Moree (pop 9 500) is a real thriving regional centre with suburbs of neat brick veneer houses and manicured gardens.  For tourists the town is best known for its hot artesian spa baths and while my back could certainly have done with some hydrotherapy we decided to press on along the Fossickers Way to the town of Inverell  (pop 11 000) - the Sapphire  City - being a major world supplier of blue sapphires - Maria's favourite gem stone.

We left the Kamilaroi Highway  in favour of the Gwydir  Highway which took us right across to Grafton  following first the Mehi and Gwydir Rivers and finally crossing the McIntyre River at Inverell.  Here marks the end of this journey - the western tributaries of the Murray-Darling River system end with the McIntyre River and the start of the Great Dividing Range over which all the rivers run east . 

After much huffing and puffing we crossed the Great Dividing Range after Glen Innes  and travelled through  some marvellous temperate climate rain forrest  vegetation going over the top of the Divide and sliding down the eastern slopes to Grafton.  I vaguely remember  being conscious of the fact  that we had just re-crossed the continent from West to East  having previously done it from North to South.   We have certainly seen some country  and are not too jaded  to visit some more.  Its all different and to see a crop of lucerne, barley, oats, wheat or  canola in a different stage of growth is instructional about  the state of the land  where it is being grown.  I also note what cattle breeds are being used on the land and am amazed about why there should be such a  prevalence of european breeds  across the western plains.

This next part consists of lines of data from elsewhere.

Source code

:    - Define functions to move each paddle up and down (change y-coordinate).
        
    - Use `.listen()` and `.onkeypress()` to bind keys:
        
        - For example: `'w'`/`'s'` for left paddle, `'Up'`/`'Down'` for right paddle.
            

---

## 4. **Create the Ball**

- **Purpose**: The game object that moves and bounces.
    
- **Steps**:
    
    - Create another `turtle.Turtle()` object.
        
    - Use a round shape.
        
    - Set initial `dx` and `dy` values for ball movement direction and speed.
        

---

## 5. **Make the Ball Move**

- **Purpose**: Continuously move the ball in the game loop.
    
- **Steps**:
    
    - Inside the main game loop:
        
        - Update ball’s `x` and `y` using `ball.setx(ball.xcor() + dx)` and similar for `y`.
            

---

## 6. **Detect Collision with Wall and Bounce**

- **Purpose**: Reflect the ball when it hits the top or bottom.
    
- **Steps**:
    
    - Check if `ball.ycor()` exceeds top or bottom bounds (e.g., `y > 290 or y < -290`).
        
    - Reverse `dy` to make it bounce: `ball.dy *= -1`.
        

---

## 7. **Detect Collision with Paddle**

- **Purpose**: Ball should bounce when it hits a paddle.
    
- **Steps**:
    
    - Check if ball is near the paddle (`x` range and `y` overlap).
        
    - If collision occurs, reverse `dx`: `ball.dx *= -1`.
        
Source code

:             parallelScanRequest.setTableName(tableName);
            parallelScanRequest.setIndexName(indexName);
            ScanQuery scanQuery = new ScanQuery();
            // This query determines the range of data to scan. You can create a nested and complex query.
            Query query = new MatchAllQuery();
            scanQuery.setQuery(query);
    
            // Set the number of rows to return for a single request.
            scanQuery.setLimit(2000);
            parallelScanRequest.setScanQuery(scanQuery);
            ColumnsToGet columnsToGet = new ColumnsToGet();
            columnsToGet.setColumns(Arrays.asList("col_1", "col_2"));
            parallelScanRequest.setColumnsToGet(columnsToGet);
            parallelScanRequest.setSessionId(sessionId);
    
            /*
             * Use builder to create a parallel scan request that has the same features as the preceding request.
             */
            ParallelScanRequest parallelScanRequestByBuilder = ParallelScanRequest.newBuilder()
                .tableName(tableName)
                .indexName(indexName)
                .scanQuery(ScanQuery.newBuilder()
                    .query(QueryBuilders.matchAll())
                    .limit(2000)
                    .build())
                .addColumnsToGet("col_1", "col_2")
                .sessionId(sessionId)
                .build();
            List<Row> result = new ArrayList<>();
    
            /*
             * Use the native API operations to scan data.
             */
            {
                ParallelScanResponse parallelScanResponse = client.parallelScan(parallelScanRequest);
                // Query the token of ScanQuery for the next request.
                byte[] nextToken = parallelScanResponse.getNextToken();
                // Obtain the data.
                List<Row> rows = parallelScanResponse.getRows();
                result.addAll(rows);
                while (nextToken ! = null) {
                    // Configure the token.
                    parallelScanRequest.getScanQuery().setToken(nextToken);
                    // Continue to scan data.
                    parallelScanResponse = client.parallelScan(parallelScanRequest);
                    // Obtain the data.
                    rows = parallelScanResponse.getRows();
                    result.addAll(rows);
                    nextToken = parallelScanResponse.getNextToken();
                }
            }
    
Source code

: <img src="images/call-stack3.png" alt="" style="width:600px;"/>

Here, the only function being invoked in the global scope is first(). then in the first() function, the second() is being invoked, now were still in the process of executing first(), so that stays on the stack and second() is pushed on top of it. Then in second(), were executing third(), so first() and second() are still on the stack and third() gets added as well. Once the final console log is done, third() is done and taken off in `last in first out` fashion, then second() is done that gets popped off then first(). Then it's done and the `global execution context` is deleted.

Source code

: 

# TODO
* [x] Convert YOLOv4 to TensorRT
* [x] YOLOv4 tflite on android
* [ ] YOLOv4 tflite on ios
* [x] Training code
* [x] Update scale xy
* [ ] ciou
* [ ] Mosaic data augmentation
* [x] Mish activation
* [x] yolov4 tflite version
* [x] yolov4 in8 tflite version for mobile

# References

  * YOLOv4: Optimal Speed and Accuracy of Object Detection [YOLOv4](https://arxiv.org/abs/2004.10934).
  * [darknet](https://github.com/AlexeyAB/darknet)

We eventually arrived at Harry Stapleton's house at Copmanhurst just after midday on Caulfield Cup day .  After unpacking the rig we retired to the local pub to have a punt on the race.   A mobile phone call to Richard O'Sullivan earlier  in the day had given us a tip of  the winner the eventual winner which I only managed to incorporate into two unsuccessful trifectas.  We'll rest up at Harold's prior to going on our fishing holiday in a couple of days time.